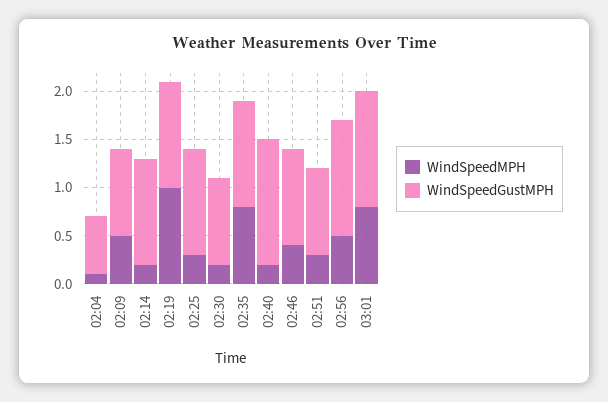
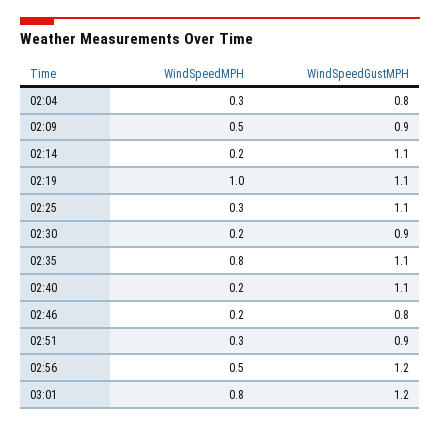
  {
    "WindSpeedMPH": {
-     "02:04": 0.1,
+     "02:04": 0.3,
      "02:09": 0.5,
      "02:14": 0.2,
      "02:19": 1,
      "02:25": 0.3,
      "02:30": 0.2,
      "02:35": 0.8,
      "02:40": 0.2,
-     "02:46": 0.4,
+     "02:46": 0.2,
      "02:51": 0.3,
      "02:56": 0.5,
      "03:01": 0.8
    },
    "WindSpeedGustMPH": {
-     "02:04": 0.6,
+     "02:04": 0.8,
      "02:09": 0.9,
      "02:14": 1.1,
      "02:19": 1.1,
      "02:25": 1.1,
      "02:30": 0.9,
      "02:35": 1.1,
-     "02:40": 1.3,
+     "02:40": 1.1,
-     "02:46": 1,
+     "02:46": 0.8,
      "02:51": 0.9,
      "02:56": 1.2,
      "03:01": 1.2
    }
  }

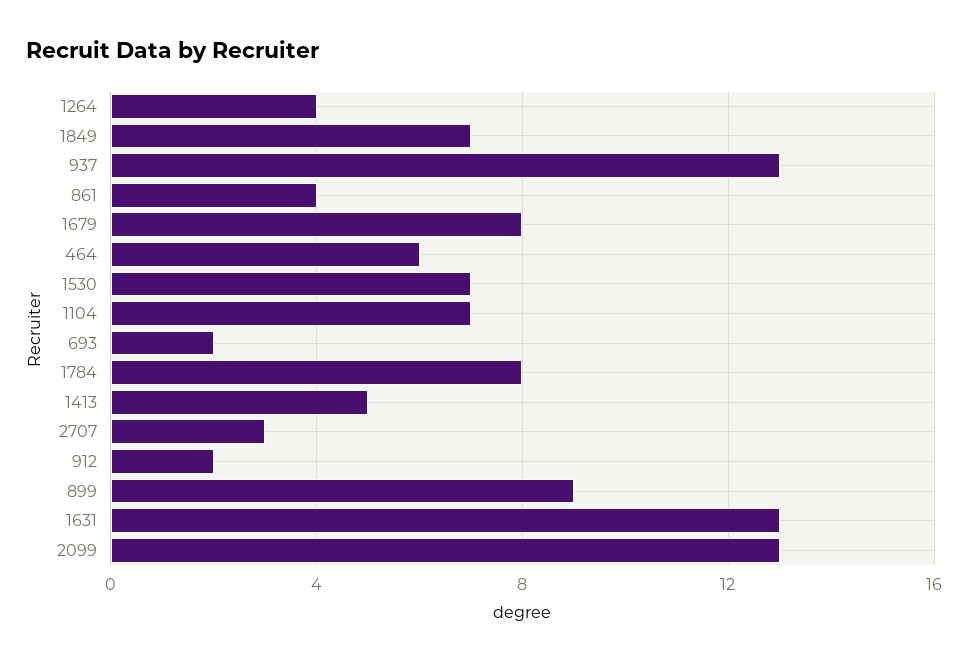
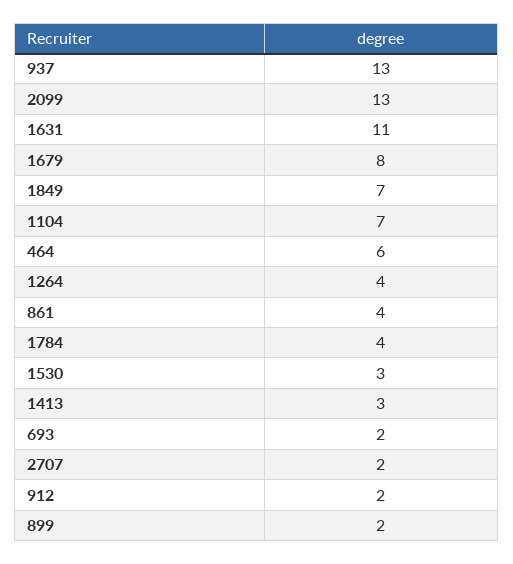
  {
    "1264": 4,
    "1849": 7,
    "937": 13,
    "861": 4,
    "1679": 8,
    "464": 6,
-   "1530": 7,
+   "1530": 3,
    "1104": 7,
    "693": 2,
-   "1784": 8,
+   "1784": 4,
-   "1413": 5,
+   "1413": 3,
-   "2707": 3,
+   "2707": 2,
    "912": 2,
-   "899": 9,
+   "899": 2,
-   "1631": 13,
+   "1631": 11,
    "2099": 13
  }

- - - -

> _What you should do_
Write the listing above out again word for word, excluding all images.

> _Exercise result_
  {
    "WindSpeedMPH": {
-     "02:04": 0.1,
+     "02:04": 0.3,
      "02:09": 0.5,
      "02:14": 0.2,
      "02:19": 1,
      "02:25": 0.3,
      "02:30": 0.2,
      "02:35": 0.8,
      "02:40": 0.2,
-     "02:46": 0.4,
+     "02:46": 0.2,
      "02:51": 0.3,
      "02:56": 0.5,
      "03:01": 0.8
    },
    "WindSpeedGustMPH": {
-     "02:04": 0.6,
+     "02:04": 0.8,
      "02:09": 0.9,
      "02:14": 1.1,
      "02:19": 1.1,
      "02:25": 1.1,
      "02:30": 0.9,
      "02:35": 1.1,
-     "02:40": 1.3,
+     "02:40": 1.1,
-     "02:46": 1,
+     "02:46": 0.8,
      "02:51": 0.9,
      "02:56": 1.2,
      "03:01": 1.2
    }
  }

  {
    "1264": 4,
    "1849": 7,
    "937": 13,
    "861": 4,
    "1679": 8,
    "464": 6,
-   "1530": 7,
+   "1530": 3,
    "1104": 7,
    "693": 2,
-   "1784": 8,
+   "1784": 4,
-   "1413": 5,
+   "1413": 3,
-   "2707": 3,
+   "2707": 2,
    "912": 2,
-   "899": 9,
+   "899": 2,
-   "1631": 13,
+   "1631": 11,
    "2099": 13
  }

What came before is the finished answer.